* WORK TASK: Using the data below, copy out all lines with the word "knee".

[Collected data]
-.-.-

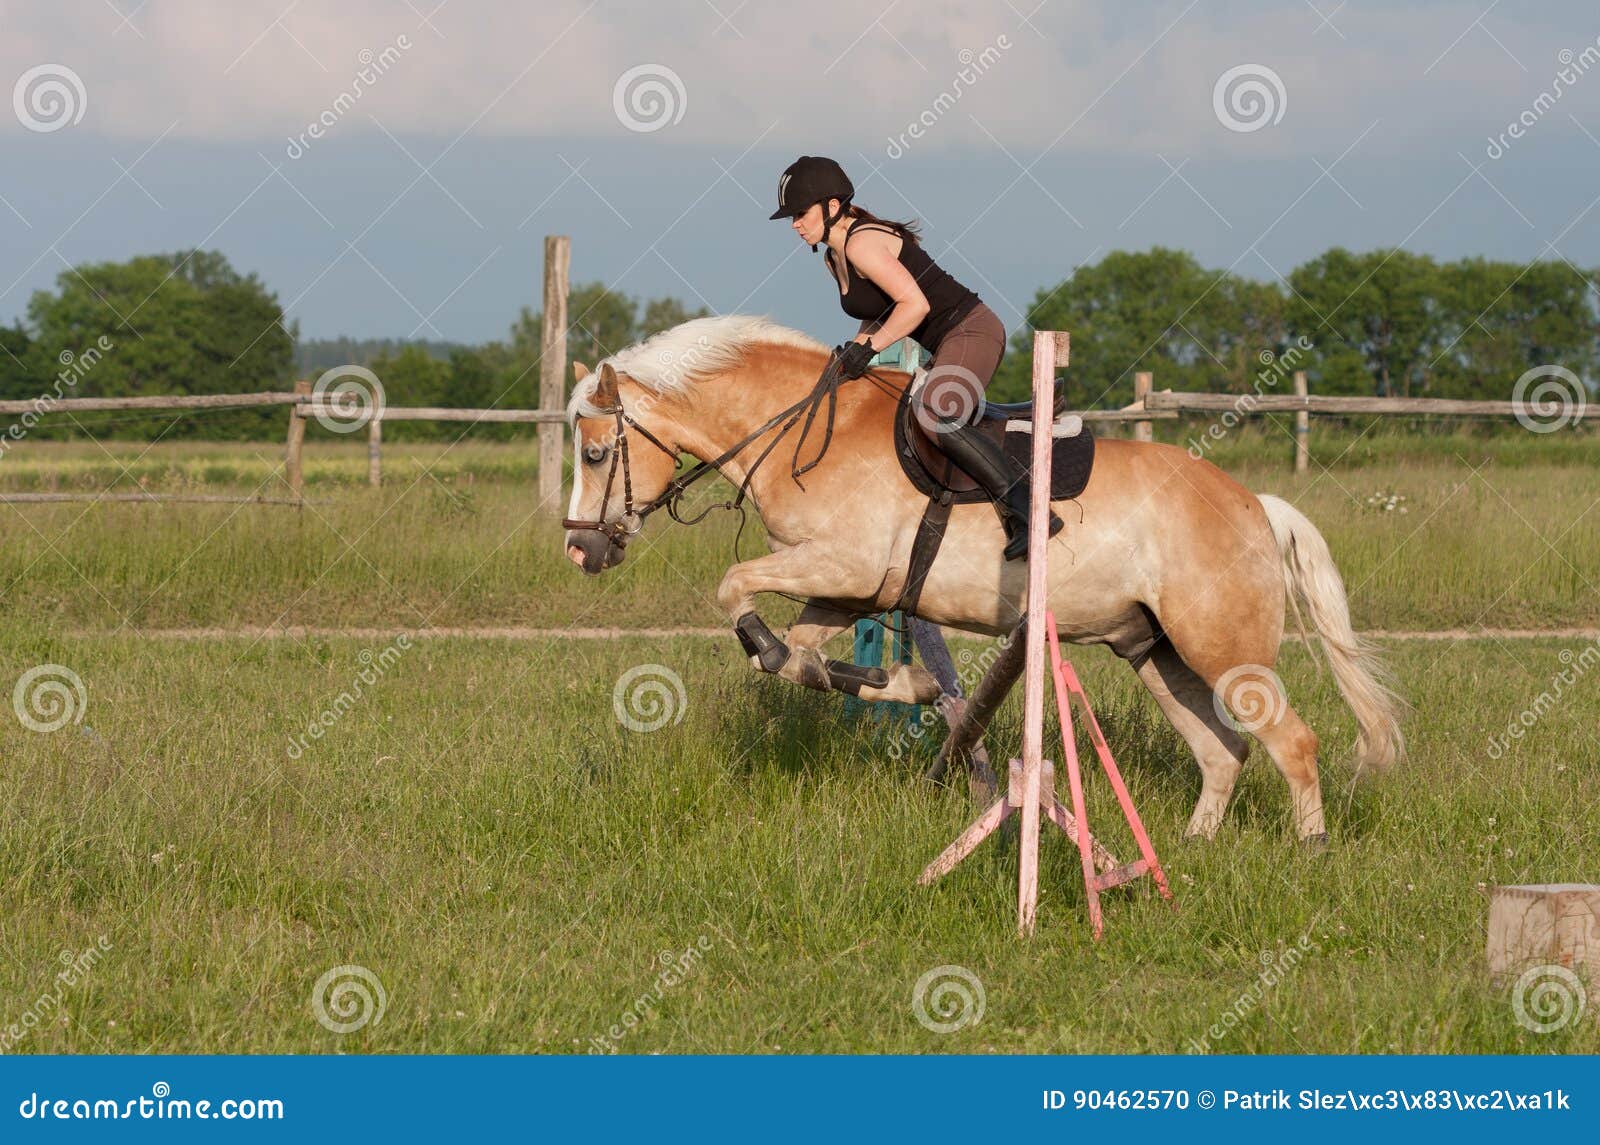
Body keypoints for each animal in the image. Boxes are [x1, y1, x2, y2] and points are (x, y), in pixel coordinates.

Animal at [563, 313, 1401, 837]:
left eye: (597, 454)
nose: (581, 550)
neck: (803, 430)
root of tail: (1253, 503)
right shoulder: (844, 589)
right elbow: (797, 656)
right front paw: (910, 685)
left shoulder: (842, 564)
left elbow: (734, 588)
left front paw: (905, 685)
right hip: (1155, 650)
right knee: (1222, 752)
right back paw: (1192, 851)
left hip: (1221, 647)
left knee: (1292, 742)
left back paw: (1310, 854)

-.-.-

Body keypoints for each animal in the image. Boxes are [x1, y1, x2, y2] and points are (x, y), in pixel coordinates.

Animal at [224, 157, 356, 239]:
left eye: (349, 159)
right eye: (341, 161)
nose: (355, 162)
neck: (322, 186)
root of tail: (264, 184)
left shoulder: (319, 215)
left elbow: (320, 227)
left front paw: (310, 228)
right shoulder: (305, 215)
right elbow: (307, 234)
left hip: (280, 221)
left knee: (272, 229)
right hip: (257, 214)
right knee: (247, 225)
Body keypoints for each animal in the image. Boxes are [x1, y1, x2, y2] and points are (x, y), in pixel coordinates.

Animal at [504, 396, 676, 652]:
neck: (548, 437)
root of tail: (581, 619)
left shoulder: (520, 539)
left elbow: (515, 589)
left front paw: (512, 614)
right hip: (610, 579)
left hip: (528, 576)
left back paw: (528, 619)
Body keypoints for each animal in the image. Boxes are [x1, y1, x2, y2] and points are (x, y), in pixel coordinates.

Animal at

-.-.-

* FINISHED TASK:
right knee: (1222, 752)
left knee: (1292, 742)
left knee: (272, 229)
right knee: (247, 225)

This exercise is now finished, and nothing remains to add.